►

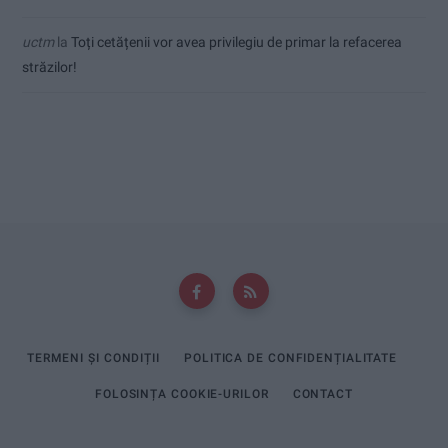
uctm
la
Toți cetățenii vor avea privilegiu de primar la refacerea
străzilor!
TERMENI ȘI CONDIȚII
POLITICA DE CONFIDENȚIALITATE
FOLOSINȚA COOKIE-URILOR
CONTACT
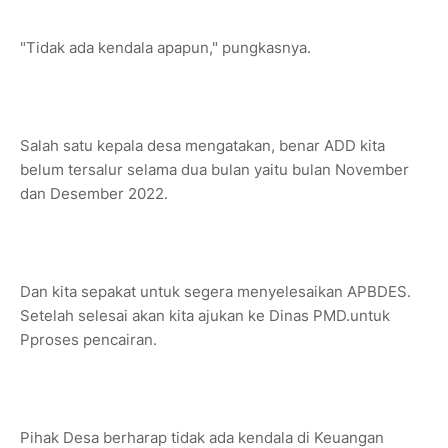
"Tidak ada kendala apapun," pungkasnya.
Salah satu kepala desa mengatakan, benar ADD kita
belum tersalur selama dua bulan yaitu bulan November
dan Desember 2022.
Dan kita sepakat untuk segera menyelesaikan APBDES.
Setelah selesai akan kita ajukan ke Dinas PMD.untuk
Pproses pencairan.
Pihak Desa berharap tidak ada kendala di Keuangan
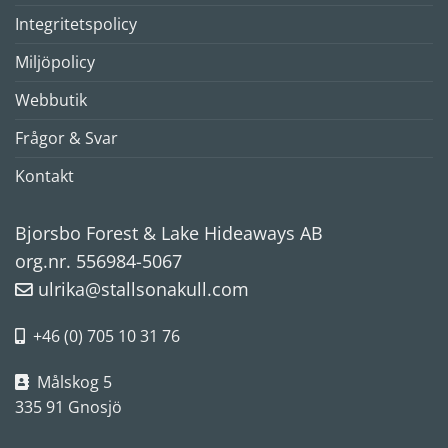
Integritetspolicy
Miljöpolicy
Webbutik
Frågor & Svar
Kontakt
Bjorsbo Forest & Lake Hideaways AB
org.nr. 556984-5067
ulrika@stallsonakull.com
+46 (0) 705 10 31 76
Målskog 5
335 91 Gnosjö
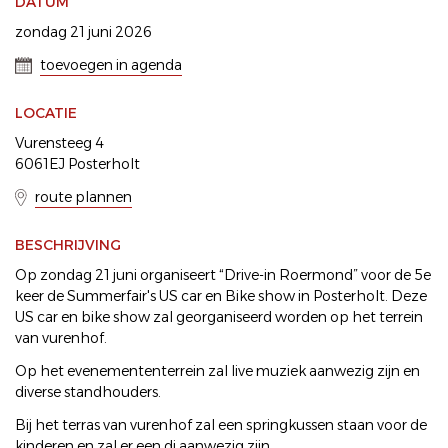
DATUM
zondag 21 juni 2026
toevoegen in agenda
LOCATIE
Vurensteeg 4
6061EJ Posterholt
route plannen
BESCHRIJVING
Op zondag 21 juni organiseert “Drive-in Roermond” voor de 5e
keer de Summerfair's US car en Bike show in Posterholt. Deze
US car en bike show zal georganiseerd worden op het terrein
van vurenhof.
Op het evenemententerrein zal live muziek aanwezig zijn en
diverse standhouders.
Bij het terras van vurenhof zal een springkussen staan voor de
kinderen en zal er een dj aanwezig zijn.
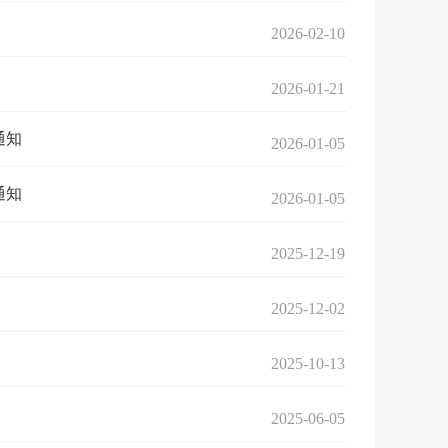
2026-02-10
2026-01-21
通知
2026-01-05
通知
2026-01-05
2025-12-19
2025-12-02
2025-10-13
2025-06-05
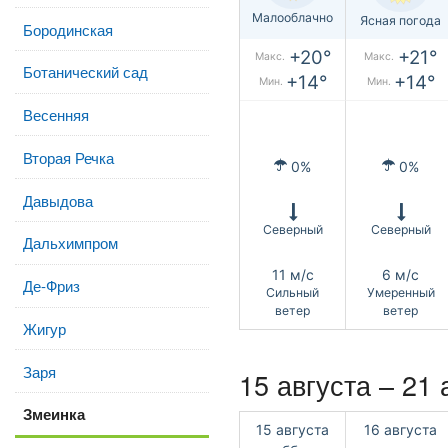
Малооблачно
Ясная погода
Бородинская
+20°
+21°
Макс.
Макс.
Ботанический сад
+14°
+14°
Мин.
Мин.
Весенняя
Вторая Речка
0%
0%
Давыдова
Северный
Северный
Дальхимпром
11 м/с
6 м/с
Де-Фриз
Сильный
Умеренный
ветер
ветер
Жигур
Заря
15 августа – 21 
Змеинка
15 августа
16 августа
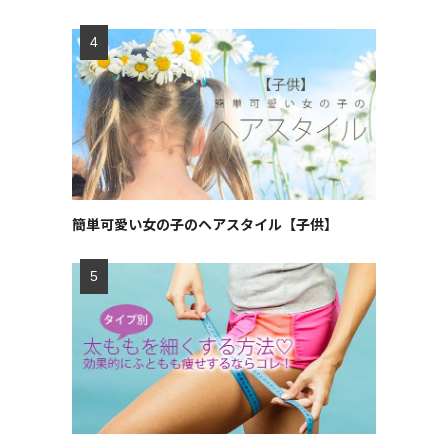
簡単可愛い女の子のヘアスタイル【子供】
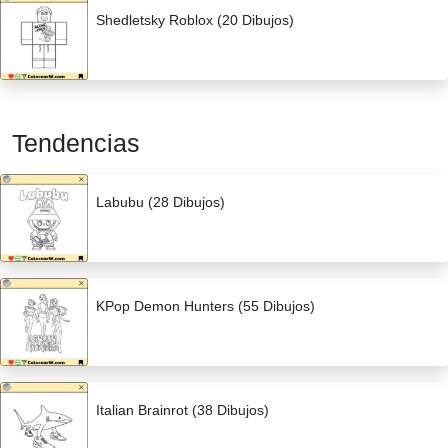
Shedletsky Roblox (20 Dibujos)
Tendencias
Labubu (28 Dibujos)
KPop Demon Hunters (55 Dibujos)
Italian Brainrot (38 Dibujos)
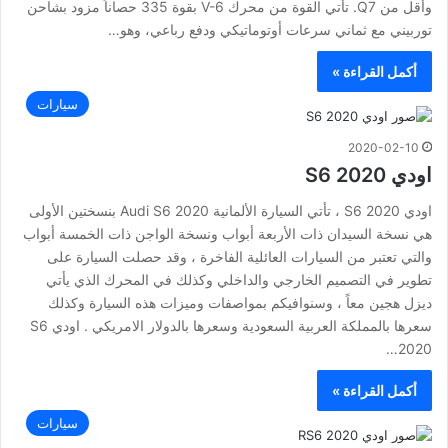
وأقل من Q7. تأتي القوة من محرك V-6 بقوة 335 حصاناً مزود بشاحن
توربيني مع ثماني سرعات أوتوماتيكي ودفع رباعي، وهو…
أكمل القراءة »
سيارات
2020-02-10
اودي S6 2020
اودي S6 2020 ، تأتي السيارة الألمانية Audi S6 2020 بنسختين الأولى
هي نسخة السيدان ذات الأربعة أبواب ونسخة الواجن ذات الخمسة أبواب
والتي تعتبر من السيارات العائلية الفاخرة ، وقد حصلت السيارة على
تطوير في التصميم الخارجي والداخلي وكذلك في المحرك الذي يأتي
ديزل هجين معاً ، وسنوافيكم بمواصفات وميزات هذه السيارة وكذلك
سعرها بالمملكة العربية السعودية وسعرها بالدولار الامريكي . اودي S6
2020…
أكمل القراءة »
سيارات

◄

Once you find the line containing "Op zondag 21", transcribe it and each line after it to the end of the records exactly, and leave out the pictures.

Op zondag 21 juni organiseert “Drive-in Roermond” voor de 5e
keer de Summerfair's US car en Bike show in Posterholt. Deze
US car en bike show zal georganiseerd worden op het terrein
van vurenhof.
Op het evenemententerrein zal live muziek aanwezig zijn en
diverse standhouders.
Bij het terras van vurenhof zal een springkussen staan voor de
kinderen en zal er een dj aanwezig zijn.
2026-02-10
2026-01-21
通知
2026-01-05
通知
2026-01-05
2025-12-19
2025-12-02
2025-10-13
2025-06-05
Малооблачно
Ясная погода
Бородинская
+20°
+21°
Макс.
Макс.
Ботанический сад
+14°
+14°
Мин.
Мин.
Весенняя
Вторая Речка
0%
0%
Давыдова
Северный
Северный
Дальхимпром
11 м/с
6 м/с
Де-Фриз
Сильный
Умеренный
ветер
ветер
Жигур
Заря
15 августа – 21 
Змеинка
15 августа
16 августа
簡単可愛い女の子のヘアスタイル【子供】
Shedletsky Roblox (20 Dibujos)
Tendencias
Labubu (28 Dibujos)
KPop Demon Hunters (55 Dibujos)
Italian Brainrot (38 Dibujos)
وأقل من Q7. تأتي القوة من محرك V-6 بقوة 335 حصاناً مزود بشاحن
توربيني مع ثماني سرعات أوتوماتيكي ودفع رباعي، وهو…
أكمل القراءة »
سيارات
2020-02-10
اودي S6 2020
اودي S6 2020 ، تأتي السيارة الألمانية Audi S6 2020 بنسختين الأولى
هي نسخة السيدان ذات الأربعة أبواب ونسخة الواجن ذات الخمسة أبواب
والتي تعتبر من السيارات العائلية الفاخرة ، وقد حصلت السيارة على
تطوير في التصميم الخارجي والداخلي وكذلك في المحرك الذي يأتي
ديزل هجين معاً ، وسنوافيكم بمواصفات وميزات هذه السيارة وكذلك
سعرها بالمملكة العربية السعودية وسعرها بالدولار الامريكي . اودي S6
2020…
أكمل القراءة »
سيارات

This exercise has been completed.